An example of the cAMP pathway can be illustrated in the mechanism of glycogen breakdown. In skeletal muscles, adrenaline acts as a stimulator molecule and binds to a GPCR. This activated receptor, in turn, activates a G-protein and the alpha subunit of this protein activates adenylate cyclase. This enzyme boosts the production of cAMP from ATP, and this leads to an enormous amplification of the original signal. The cAMP is a second messenger, a small intracellular signaling molecule amplified or generated in response to an extracellular signal. The cAMP activates Protein Kinase A (PKA), which phosphorylates and activates another enzyme called phosphorylase kinase. This kinase, in turn, activates the glycogen phosphorylase and glycogen can be broken down. It is apparent that the activation of many enzymes is involved in this signal transduction pathway. Since changes in gene expression and protein synthesis do not occur, the pathway occurs very rapidly.
The phosphatidylinositol signal pathway begins in a similar way to the cAMP pathway. A signaling molecule binds to a GPCR and activates it, which in turn activates a G-protein. This activated G-protein, however, activates Phospholipase C. The function of this phospholipase is to cleave a plasma membrane phospholipid PIP into DAG and IP. Both DAG and IP become second messengers in different pathways. IP rapidly diffuses through the cytoplasm and binds to a gated calcium channel on the endoplasmic reticulum, causing it to open. Calcium ion flow down their concentration gradient from the endoplasmic reticulum to the cytosol. The calcium ions activate further pathways. In this pathway, calcium ions can be thought of as third messengers because IP was the second messenger. However, the term second messenger is used for all small, non-protein components in a signal transduction pathway.

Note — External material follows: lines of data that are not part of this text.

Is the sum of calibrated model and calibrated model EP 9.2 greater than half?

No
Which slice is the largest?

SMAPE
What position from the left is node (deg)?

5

G-protein coupled receptors and G-proteins are prevalent throughout the human body and are involved in a wide range of physiological functions. Mutations in these proteins can lead to a variety of diseases including retinitis pigmentosa and cholera. Retinitis pigmentosa, caused by a mutation in a GPCR, is an eye disease in which the retina is damaged. People with this disease have blurred vision and.or difficulty seeing in low light conditions. This eye disease is an inherited disorder, and there is no treatment. Wearing sunglasses can protect the vision that remains. There are over one thousand different GPCRs in the human body. Mutations in different GPCR’s would cause different conditions. Along with retinitis pigmentosa, recent studies have shown that mutations in these critical surface receptors can play a role in hypothyroidism, hyperthyroidism, nephrogenic diabetes insipidus, and fertility issues.

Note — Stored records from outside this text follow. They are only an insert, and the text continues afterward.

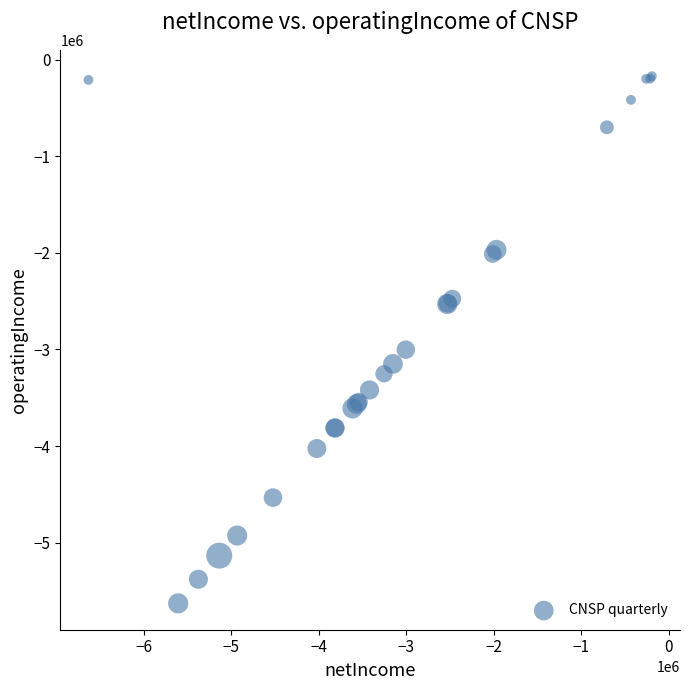

What Y value in the scatter plot is closest to -2899405?

-3001641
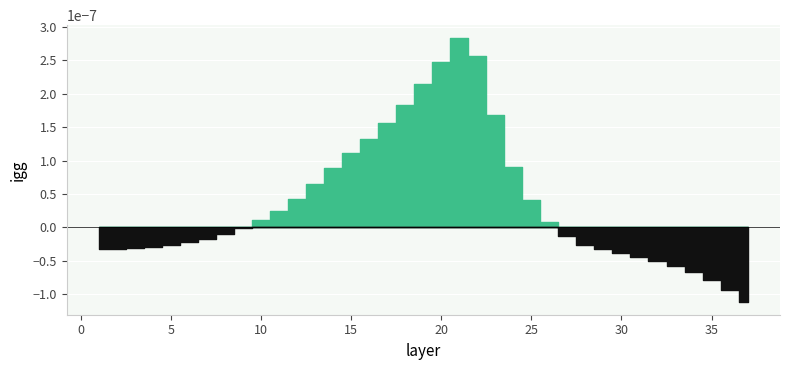

Is this an area chart (filled region under the line)?

No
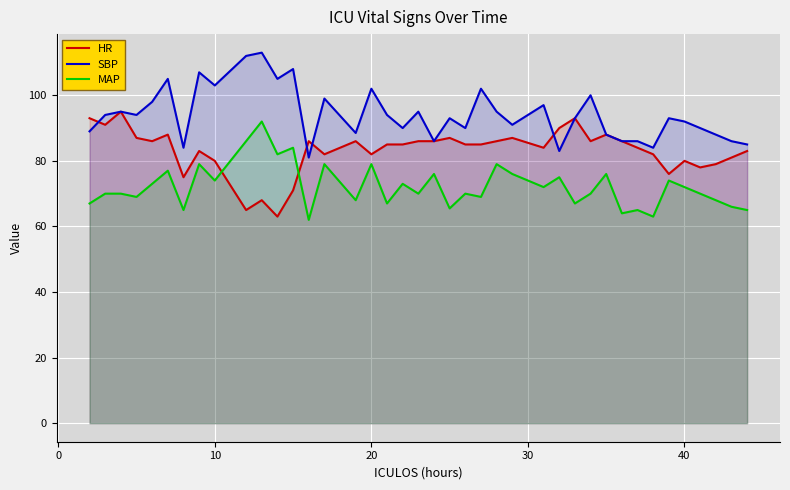

True or false: SBP and MAP intersect in this chart.

False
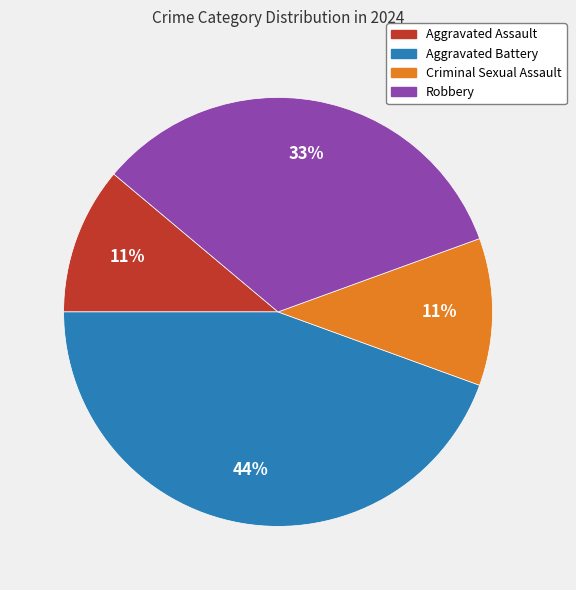

Is the sum of Robbery and Aggravated Battery greater than half?

Yes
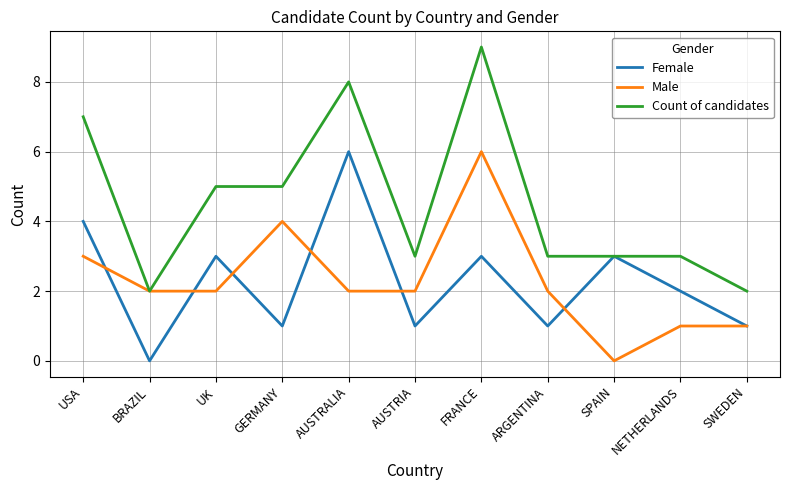

At ARGENTINA, list the series in order from largest to smallest.

Count of candidates, Male, Female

The G-protein itself can also be affected, and it need not be genetic. Cholera is caused by a bacteria that multiplies within the human intestine and secretes a protein called cholera toxin. This toxin penetrates the cells that line the intestine and modifies the G protein. The alpha subunit, which stimulates adenylyl cyclase, is the subunit modified. This modification prevents GTP hydrolysis and locks the G-protein in the active state. The constant stimulation of adenylyl cyclase results in a prolonged and excessive outflow of chloride ions and water into the gut. This leads to severe diarrhea and dehydration. This can quickly lead to death, so water and ions should be replenished as fast as possible. Treatment consists of rehydration and antibiotics.